Wereldwijd zijn meer dan 70 miljoen mensen op de vlucht. Bijna 26 miljoen van hen bevinden zich buiten hun eigen herkomstland. Mensen vluchten om allerlei redenen, zoals oorlog en geweld, politieke overtuiging of religie. Er zijn ook mensen die vluchten voor vervolging omwille van hun seksuele oriëntatie of genderidentiteit (SOGI).

In meer dan zestig landen bestraft wetgeving homoseksuele handelingen. Daarnaast zijn er ook landen waar er de facto een bestraffing is omdat andere wetten strenger worden toegepast op holebi's. In nog andere landen is er zo'n mate van homofobie dat mensen geen hulp krijgen van hun eigen overheid wanneer zij gevaar lopen.

In 2019 kregen in België 569 mensen, die SOGI als reden voor hun verzoek om internationale bescherming gaven, een beslissing van het Commissariaat-Generaal voor de vluchtelingen en de staatlozen (CGVS): 54 % kreeg een weigering en 46 % een beschermingsstatuut. De meest voorkomende herkomstlanden waren Irak, Kameroen, Senegal, Marokko en Venezuela.

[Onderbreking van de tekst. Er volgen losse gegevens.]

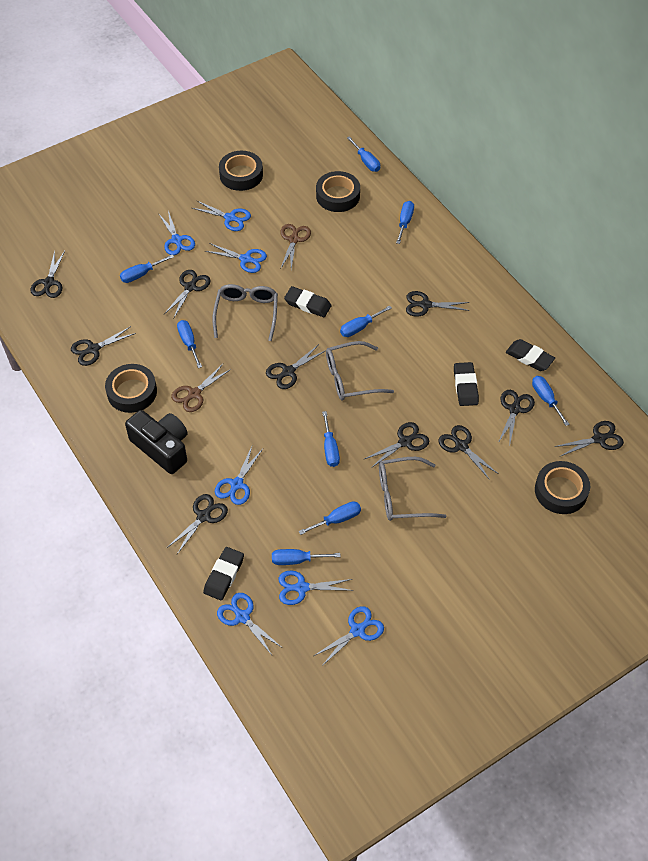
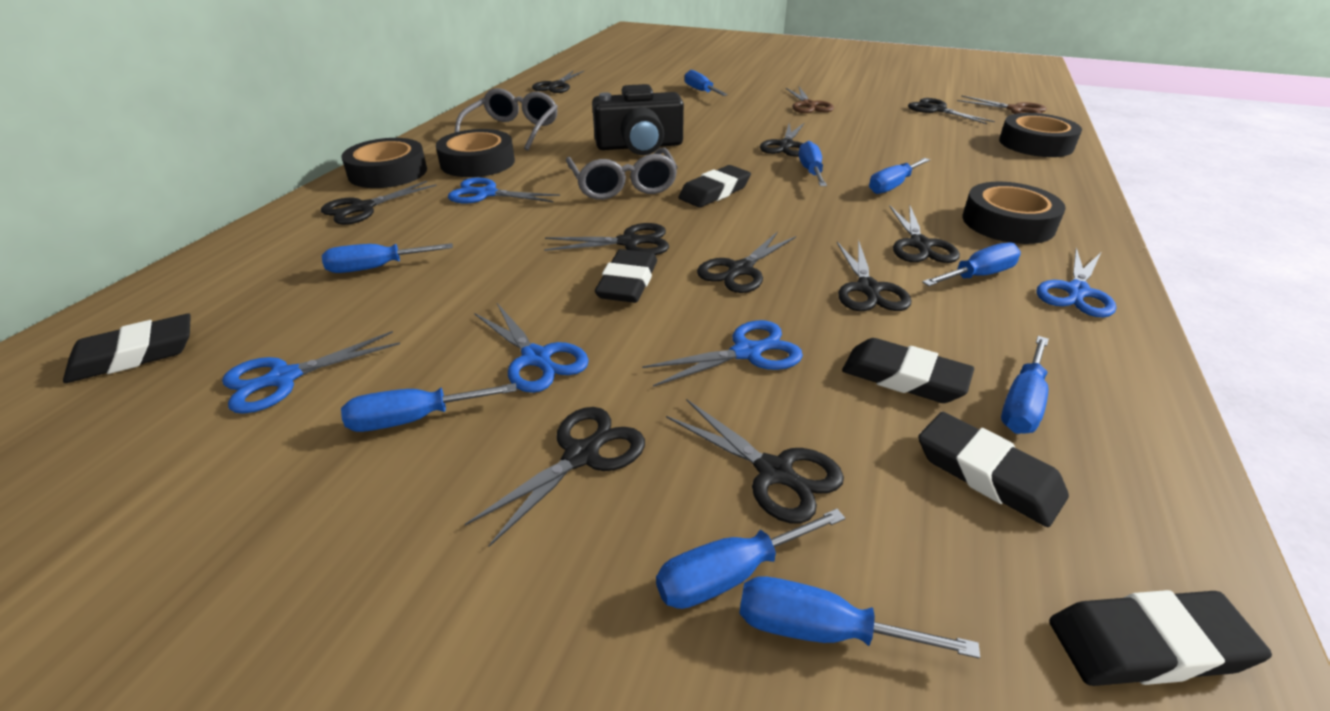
black eraser: [203,547,244,600] [284,286,332,317] [454,362,479,406] [506,339,555,371] = 4 -> [63,314,191,383] [595,249,657,303] [678,165,751,207] [842,338,974,403] [918,412,1069,527] [1049,590,1272,686] = 6
blue scissors: [158,211,195,255] [192,200,251,231] [205,243,267,273] [215,446,263,505] [217,593,281,655] [279,570,354,605] [314,606,384,667] = 7 -> [222,331,400,414] [448,177,560,203] [474,303,589,393] [642,320,803,387] [1036,247,1116,318] = 5
grey glasses: [213,284,278,341] [326,341,394,401] [379,457,447,521] = 3 -> [454,88,558,151] [566,148,678,200] = 2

Internationale bescherming vragen omwille van SOGI is niet evident. Het is voor velen een taboe om er openlijk over te spreken, laat staan openlijk te beleven. Het eigen referentiekader speelt een rol in hoe de asielzoeker erover denkt en vertelt. Mogelijk is hij niet vertrouwd met de Belgische terminologie. Dit maakt het moeilijk om de angst voor vervolging onder woorden te brengen en overtuigend te maken voor de instanties die beslissen over de asielaanvraag.

Vluchtelingenwerk Vlaanderen heeft in januari 2020 een rapport vrijgegeven met de titel: «Holebi's op de vlucht» (zie: https://www.vluchtelingenwerk.be/sites/default/files/report510463_0.pdf). Het gaat over holebi's, maar ook transgenders, die hun thuisland ontvluchten omdat ze in eigen land worden vervolgd op basis van hun seksuele geaardheid of genderidentiteit.

Het rapport maakt volgende aanbevelingen:

– de asielinstanties moeten waken over een toekomstgerichte beoordeling van het risico op vervolging en laten doorwegen wat er kan gebeuren als de verzoeker bij terugkeer de SOGI openlijk beleeft. Het mag daarbij nooit een rol spelen dat de verzoeker in het verleden zijn geaardheid discreet kon beleven;

– de instanties moeten elke motivatie die steunt op persoonlijke omstandigheden, zoals (impliciete) steun van de familie of zelfstandigheid, vermijden wanneer vaststaat dat strafwetgeving toegepast wordt of wanneer er geen bescherming van de eigen overheid is. In dat geval moet een groepsvervolging aangenomen worden;

– de asielinstanties moeten ook bij louter seksuele handelingen een grondig onderzoek voeren naar de mogelijke gevolgen van terugkeer naar het herkomstland;

– bij gebrek aan voldoende specifieke landeninformatie moet het voordeel van de twijfel worden toegekend.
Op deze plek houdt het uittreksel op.